The idea of thinking differently is “a big part of who we are and what we do,” according to Prouty Project CEO Mike Felmlee. “We’re not interested in vanilla, everyday stuff.”
Chairman and founder Jeff Prouty launched the consultancy in 1987 after seven years in Minneapolis and New York City with what is now PricewatershouseCooper. It came a few years after he had spotted the Holmes quote.
“I just felt like that’s the quote that’s going to drive the way I’m going to build this business and live my life,” Prouty said.
In the spirit of stretching clients’ minds, Prouty Project relies on a variety of creative elements: movement, music, video and humor. It incorporates shared activities such as daylong service projects, sessions at a round table in a round room known as the Creative Think Tank, and others aboard the “floating meeting space” known as Think Tank II, docked on Lake Minnetonka.
Felmlee said Prouty’s idea is to combine creativity and business acumen with an experimental flavor to make a difference for clients.

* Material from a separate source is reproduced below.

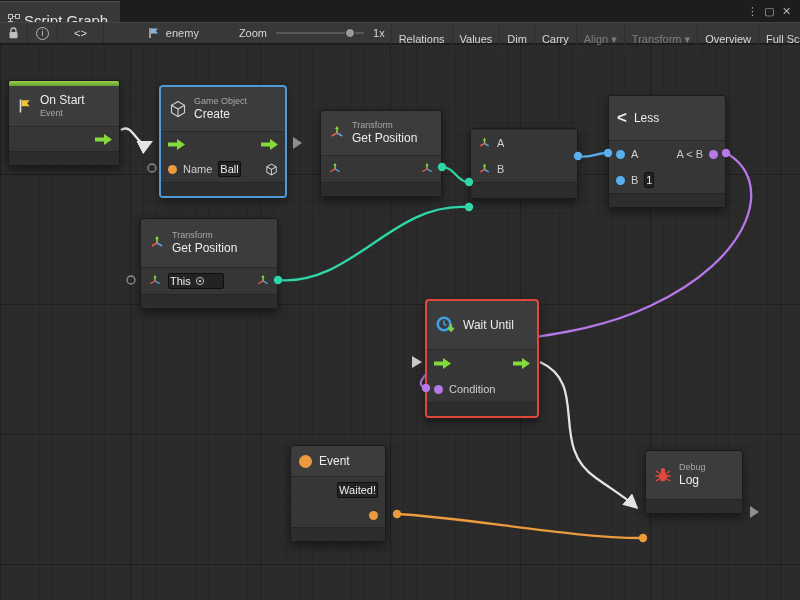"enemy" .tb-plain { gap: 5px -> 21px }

The company’s client relationships go back five to 10 years, and in one case to the firm’s founding. In addition to strategic planning consulting, the firm also offers organization-development services to help clients execute their plans and board-development services for directors and advisory board members. Clients range from small entrepreneurial ventures to global corporations and include public, private and nonprofit organizations. Among the firm’s local clients are Donaldson Co., C.H. Robinson, General Mills, Nash Finch, CommonBond Communities, Minnesota High Tech Association and United Way.
The firm favors steady growth so its senior-level consultants can work directly with clients. “If we could increase our revenues 15 percent a year, we are very, very happy,” Felmlee said.
Revenue at the firm, which has 11 employees, was $2 million in 2012. Prouty Project cut salaries to avoid recession-related layoffs, introduced incentives for clients to bring in new business, and is now scrambling to keep up with expanding work for existing clients and new ones.
A newer approach to the stretching concept involves bringing in “red teams” of leaders from other industries or the community to offer feedback on a client’s strategic plan. Felmlee said the experience has been popular with clients and with outsiders who have taken part.
What clients don’t receive, Felmlee said, is a strategic plan stuffed into a three-ring binder. Instead, they get a “one-pager,” spelling out in a few hundred words the mission, vision, goals, strategies and tactics. The framework addresses the areas Felmlee said are critical to a comprehensive strategy: markets, products and services, people and finances.
Prouty Project begins with “a clean sheet of paper,” Felmlee said. The goal is to help clients find a solution by raising questions.
“The knowledge is in the room with the people who are running the business,” Felmlee said. “We try to bring that out as best we can.”
Dalyn Dye, CEO of Illinois-based Hoogwegt U.S. Inc., a dairy commodities trading company with 60-plus employees and $800 million in domestic operations, said he has used Prouty Project three times over 10 years.
“What I really appreciate is they come alongside you and work you through a process of coming to answers on your own,” Dye said. “They stimulate and challenge your thinking, they keep pulling and pushing without giving you the answer.”
Anton Vincent, president of the Frozen Frontier frozen-foods division of General Mills, said the Prouty Project has helped with leadership, vision and strategy in divisions where he has worked over eight years.
“Jeff and his team have helped draw that out of us,” Vincent said. “It’s always resident but you need someone to draw it out of you. What Jeff does is not unique but how he does it is.”
The expert says: Jack Militello, management professor and director of the health care MBA program at the University of St. Thomas’ Opus College of Business, is an acquaintance of Jeff Prouty who said he has found the Prouty Project to be engaging and generous, offering an “open-ended, almost anthropological consulting model.
“They can be open and free form but you have to be smart, you have to have good intuitive skills and good analytical skills to turn that into insight,” Militello said.